* **Records drawn from a dataset**:
|---|
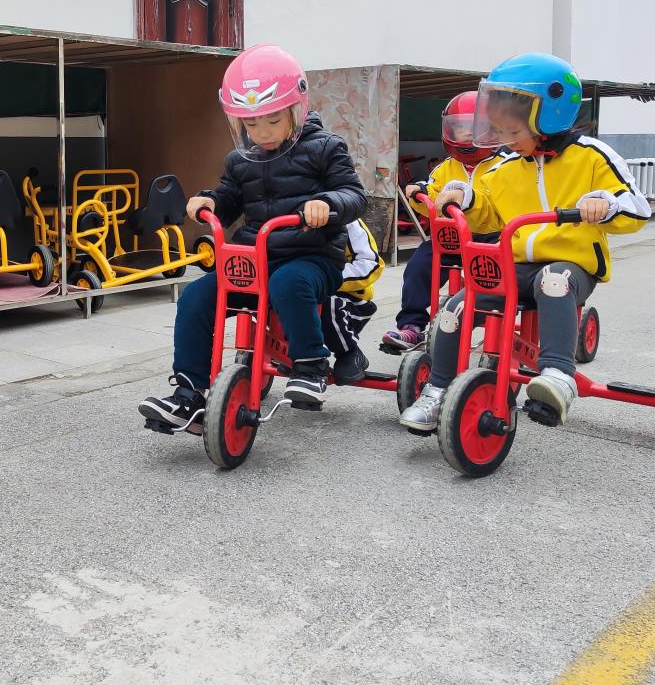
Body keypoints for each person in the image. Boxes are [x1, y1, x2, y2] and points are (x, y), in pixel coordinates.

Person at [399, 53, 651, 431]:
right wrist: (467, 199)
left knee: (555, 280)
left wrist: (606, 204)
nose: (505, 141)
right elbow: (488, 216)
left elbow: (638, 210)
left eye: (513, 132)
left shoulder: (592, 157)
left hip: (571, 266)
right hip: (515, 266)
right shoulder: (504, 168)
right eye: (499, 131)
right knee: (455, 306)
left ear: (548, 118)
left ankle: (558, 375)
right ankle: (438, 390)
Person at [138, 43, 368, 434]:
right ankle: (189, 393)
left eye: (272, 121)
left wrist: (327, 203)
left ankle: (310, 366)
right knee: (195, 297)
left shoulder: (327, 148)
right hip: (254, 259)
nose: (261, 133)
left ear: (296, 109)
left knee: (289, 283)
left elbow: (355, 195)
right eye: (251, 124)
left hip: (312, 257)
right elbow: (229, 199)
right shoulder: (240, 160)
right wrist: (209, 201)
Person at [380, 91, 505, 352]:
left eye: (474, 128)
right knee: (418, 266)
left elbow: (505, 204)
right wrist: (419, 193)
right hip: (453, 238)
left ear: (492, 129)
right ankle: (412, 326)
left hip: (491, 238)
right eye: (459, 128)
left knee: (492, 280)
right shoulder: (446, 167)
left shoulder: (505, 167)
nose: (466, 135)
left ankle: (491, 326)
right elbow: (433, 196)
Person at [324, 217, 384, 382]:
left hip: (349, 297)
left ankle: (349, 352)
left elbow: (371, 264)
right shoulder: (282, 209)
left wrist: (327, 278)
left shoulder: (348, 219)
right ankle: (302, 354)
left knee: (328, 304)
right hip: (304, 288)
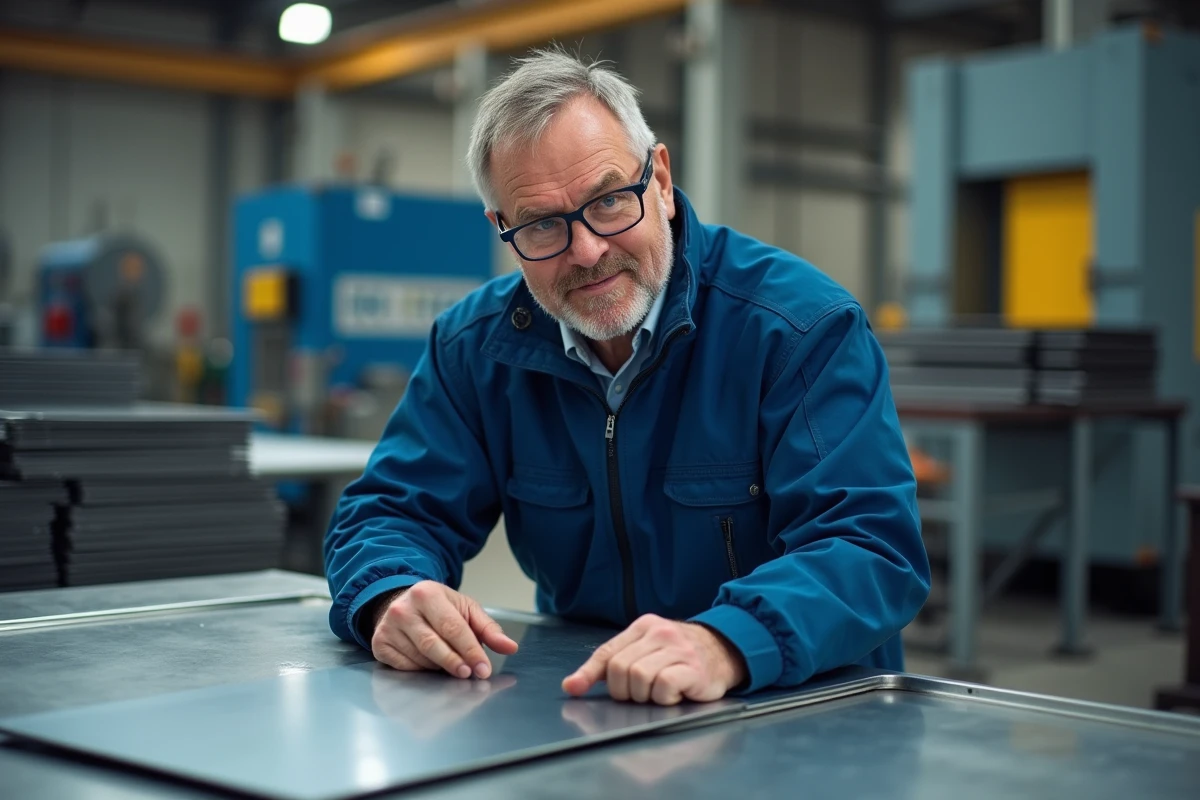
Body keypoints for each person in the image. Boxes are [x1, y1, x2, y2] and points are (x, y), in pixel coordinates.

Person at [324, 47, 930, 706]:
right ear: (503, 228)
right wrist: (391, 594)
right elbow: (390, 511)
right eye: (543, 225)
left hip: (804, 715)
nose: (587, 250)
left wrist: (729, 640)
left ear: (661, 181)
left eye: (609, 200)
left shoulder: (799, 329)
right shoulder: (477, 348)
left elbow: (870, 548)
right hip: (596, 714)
|---|
* **To do**: Working from the records above, write out verbatim only the lines from the line containing "right wrist: (209, 201)" through the line containing "right shoulder: (282, 209)".

* **Response box**:
right wrist: (209, 201)
Person at [380, 91, 505, 352]:
left eye: (474, 128)
right knee: (418, 266)
left elbow: (505, 204)
right wrist: (419, 193)
right hip: (453, 238)
left ear: (492, 129)
right ankle: (412, 326)
left hip: (491, 238)
right eye: (459, 128)
left knee: (492, 280)
right shoulder: (446, 167)
left shoulder: (505, 167)
nose: (466, 135)
left ankle: (491, 326)
right elbow: (433, 196)
Person at [324, 217, 384, 382]:
left hip: (349, 297)
left ankle: (349, 352)
left elbow: (371, 264)
right shoulder: (282, 209)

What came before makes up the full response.